You’re asking questions and getting to the heart of the matter because then you get to drop the suffering of the Story and have clean energy between yourself and another human being. There’s richness in that. There’s richness in working through the sting, and forgiving yourself for being human. The richness is–and I can say this without hesitation–worth the risk. If you’re going to live this life, live rich!
Now that that’s out of the way, let’s address the “they respond by pulling out a can of whoop-ass” response:
When you align with an unwavering commitment to have a respectful conversation with someone, you align with love. When you align with love, you’re setting yourself up to make true, revolutionary changes, regardless of words spoken.
Here’s what you do. You interrupt them before it can get uglier, to say this: “Whoa” [insert holding up your hands; visual cues are helpful reinforcement when someone’s going ape-shit on you] “I do want to talk about this with you, and I want to own my part. Right now, this conversation isn’t feeling respectful. Can we shift this so that it is a respectful conversation?”
Get behind the choice to have respectful communication–no matter what.
If they immediately say yes to speaking respectfully, then everyone takes a second to breathe (note the importance of breathing) and then you try again.
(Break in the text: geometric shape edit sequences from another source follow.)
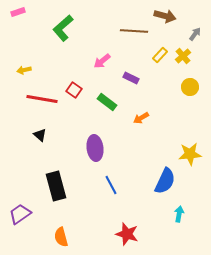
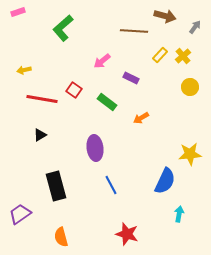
gray arrow: moved 7 px up
black triangle: rotated 48 degrees clockwise
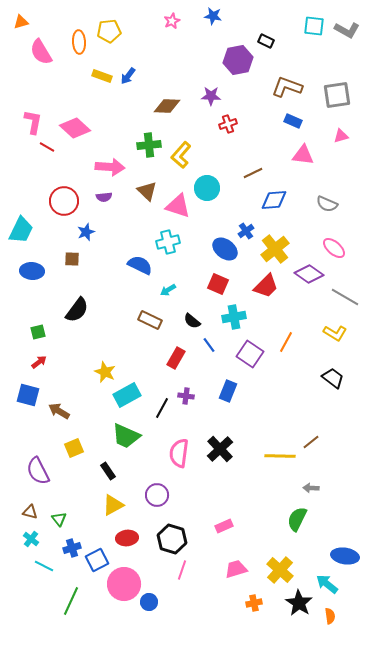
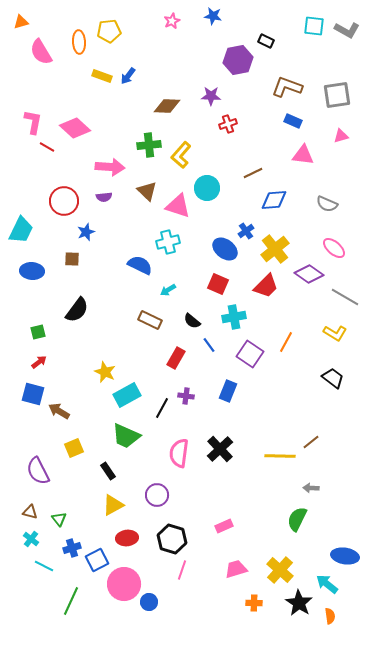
blue square at (28, 395): moved 5 px right, 1 px up
orange cross at (254, 603): rotated 14 degrees clockwise
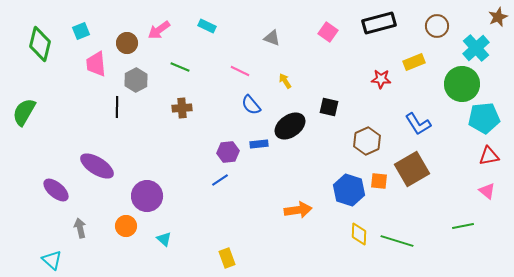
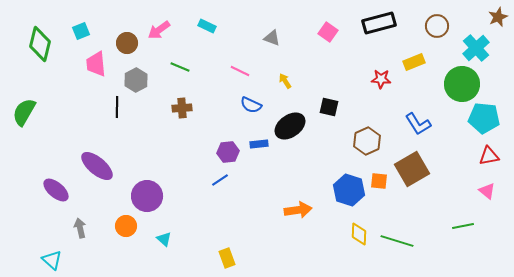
blue semicircle at (251, 105): rotated 25 degrees counterclockwise
cyan pentagon at (484, 118): rotated 12 degrees clockwise
purple ellipse at (97, 166): rotated 8 degrees clockwise
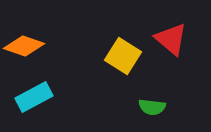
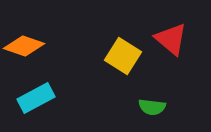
cyan rectangle: moved 2 px right, 1 px down
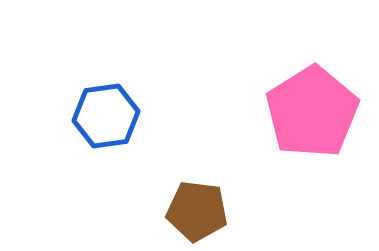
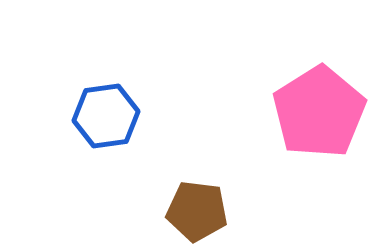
pink pentagon: moved 7 px right
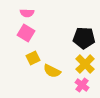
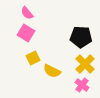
pink semicircle: rotated 48 degrees clockwise
black pentagon: moved 3 px left, 1 px up
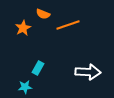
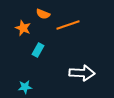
orange star: rotated 21 degrees counterclockwise
cyan rectangle: moved 18 px up
white arrow: moved 6 px left, 1 px down
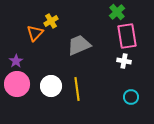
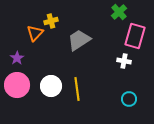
green cross: moved 2 px right
yellow cross: rotated 16 degrees clockwise
pink rectangle: moved 8 px right; rotated 25 degrees clockwise
gray trapezoid: moved 5 px up; rotated 10 degrees counterclockwise
purple star: moved 1 px right, 3 px up
pink circle: moved 1 px down
cyan circle: moved 2 px left, 2 px down
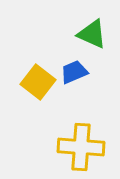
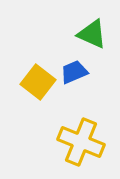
yellow cross: moved 5 px up; rotated 18 degrees clockwise
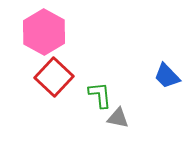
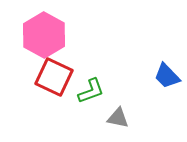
pink hexagon: moved 3 px down
red square: rotated 18 degrees counterclockwise
green L-shape: moved 9 px left, 4 px up; rotated 76 degrees clockwise
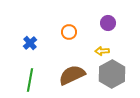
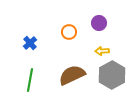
purple circle: moved 9 px left
gray hexagon: moved 1 px down
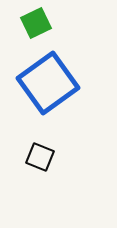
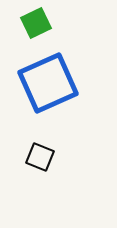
blue square: rotated 12 degrees clockwise
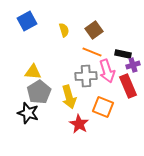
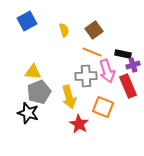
gray pentagon: rotated 10 degrees clockwise
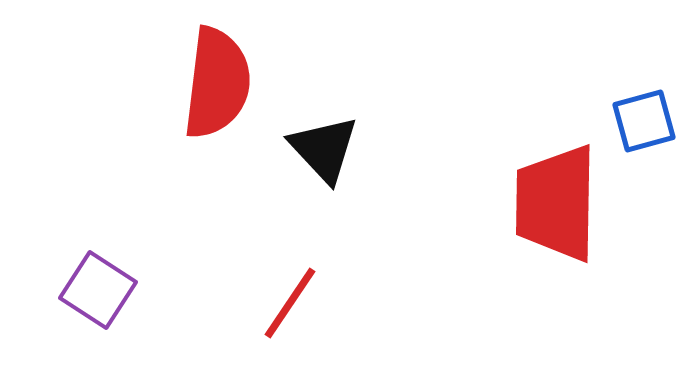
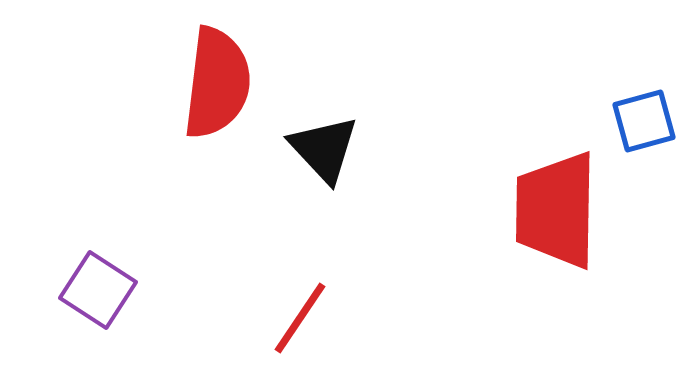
red trapezoid: moved 7 px down
red line: moved 10 px right, 15 px down
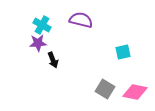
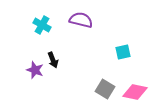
purple star: moved 3 px left, 27 px down; rotated 24 degrees clockwise
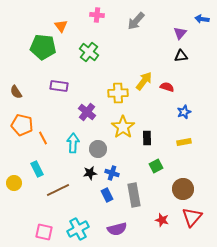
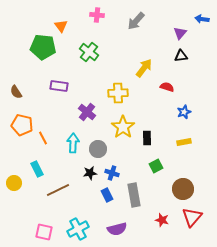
yellow arrow: moved 13 px up
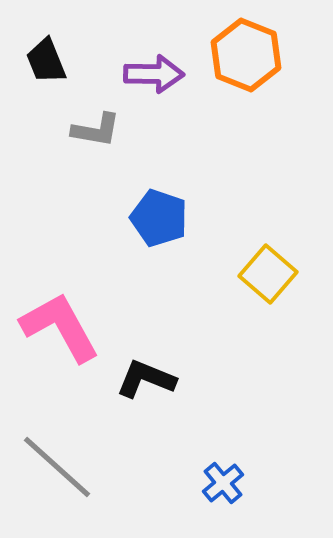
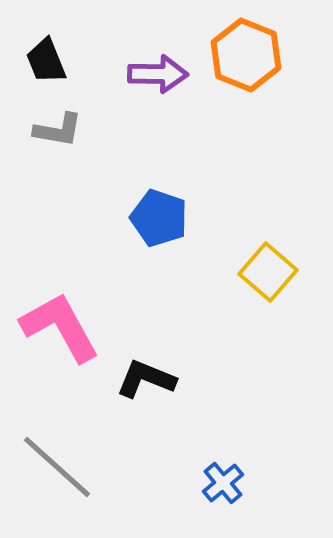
purple arrow: moved 4 px right
gray L-shape: moved 38 px left
yellow square: moved 2 px up
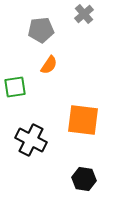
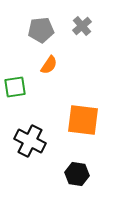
gray cross: moved 2 px left, 12 px down
black cross: moved 1 px left, 1 px down
black hexagon: moved 7 px left, 5 px up
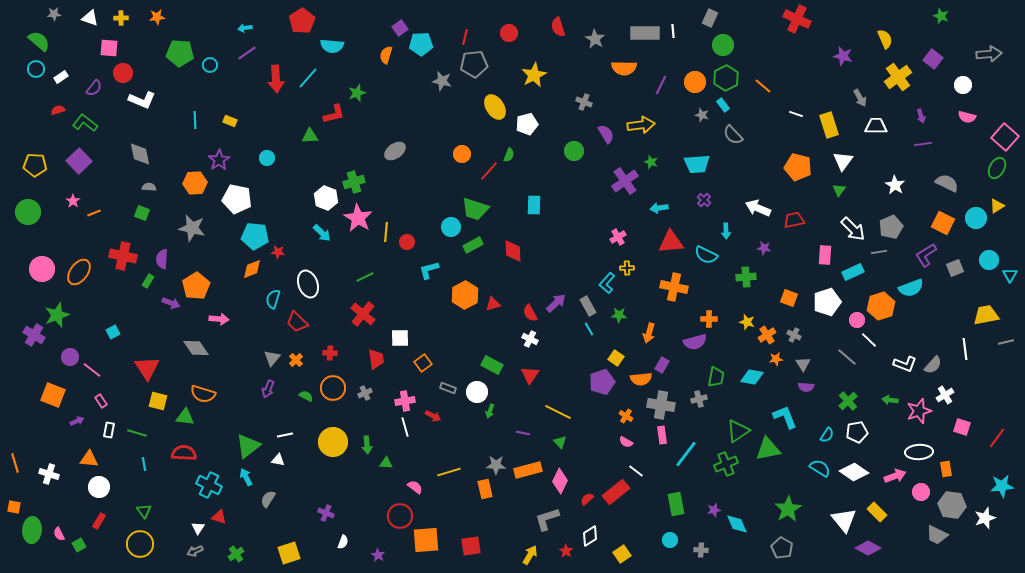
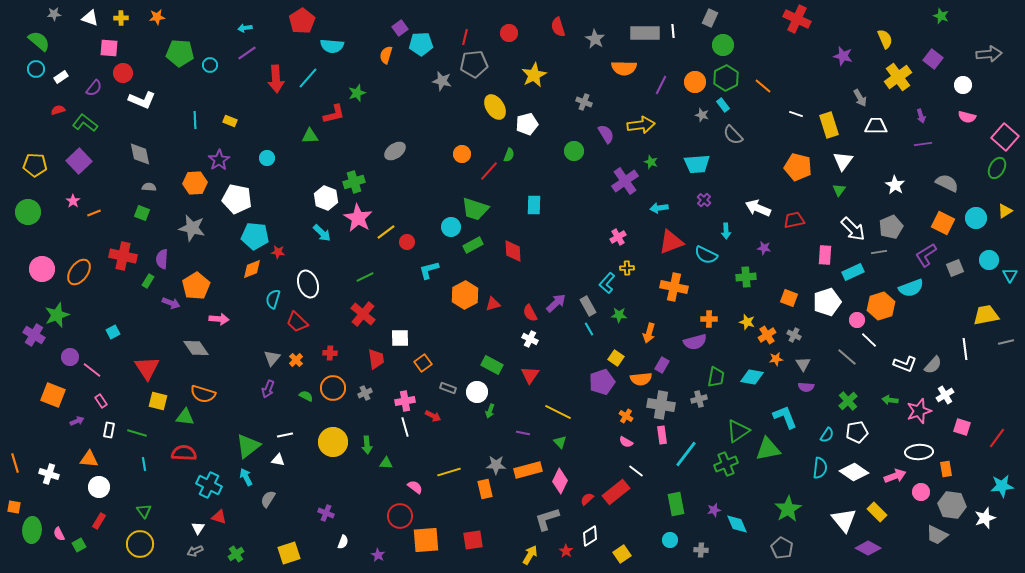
yellow triangle at (997, 206): moved 8 px right, 5 px down
yellow line at (386, 232): rotated 48 degrees clockwise
red triangle at (671, 242): rotated 16 degrees counterclockwise
cyan semicircle at (820, 468): rotated 65 degrees clockwise
red square at (471, 546): moved 2 px right, 6 px up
If they immediately say no, or launch straight into how you “asked for it” or “shouldn’t have asked if you didn’t want the truth” or are trying to control “the way they express themselves” and force them to use communication that sounds like a “script” (can you tell that I’m relating this from, I dunno…personal experience?) then you say:
“Okay, I want to work this out, but it sounds like now is not the best time, so let me know when we can have a respectful conversation.”You tell them this while swallowing big gulps of air to keep calm and not sink to the level of disrespect (or, um, outright shaking).
Now, for some challenging possibilities:
Challenging Possibility #1: With some people in your life, especially people who have not done much work with effective communication, or people who are wounded around “being right,” you might be told to go fuck yourself.
Challenging Possibility #2: Someone who is annoyed at being called out on their own pattern or who is resisting acting with integrity might tell you that you are “too sensitive” or that “everything doesn’t need to be analyzed.”
I can say this with good authority, because not only have I been on the receiving end of these responses–I’ve also been the one who was furious that someone dared to insist on respectful communication.
Huge admission: I have told people I loved to go fuck themselves if they refused to allow me to express my anger by taking it out on them. I can only stand before you today and admit that so nakedly because I’ve forgiven myself for it.
I’ve been on both sides of the equation. Disrespectful communication just does not work.
It’s worth saying that perhaps neither of those possibilities will come up for you (fear that they will is another Story!). Your experience might be one of utter power–especially if you’re rooted in your commitment to only engage in respectful communication.
Nonetheless, it’s important to commit to this: If the disrespect keeps coming back into the conversation, you walk. Respect is non-negotiable. You stamp “TBD” on that conversation until it’s respectful.
And, of course–you let it go.
You say your piece. You do what you can. You communicate respectfully.
Then you let it go. If the conversation is unfinished, let it go–it’ll get finished when the time is right. If they said mean things–let it go. People’s interpretations of our behavior are really reflections of their own. If all went well–let it go. Stop apologizing. I once cleaned up an issue with someone where it was clear-cut that I was in the wrong. I apologized three different times, hoping that she’d forgive me and stop holding me at a distance. Nope, she never has.
Let it go.
It all happened how it happened. They said what they said. You apologized and did the best you could.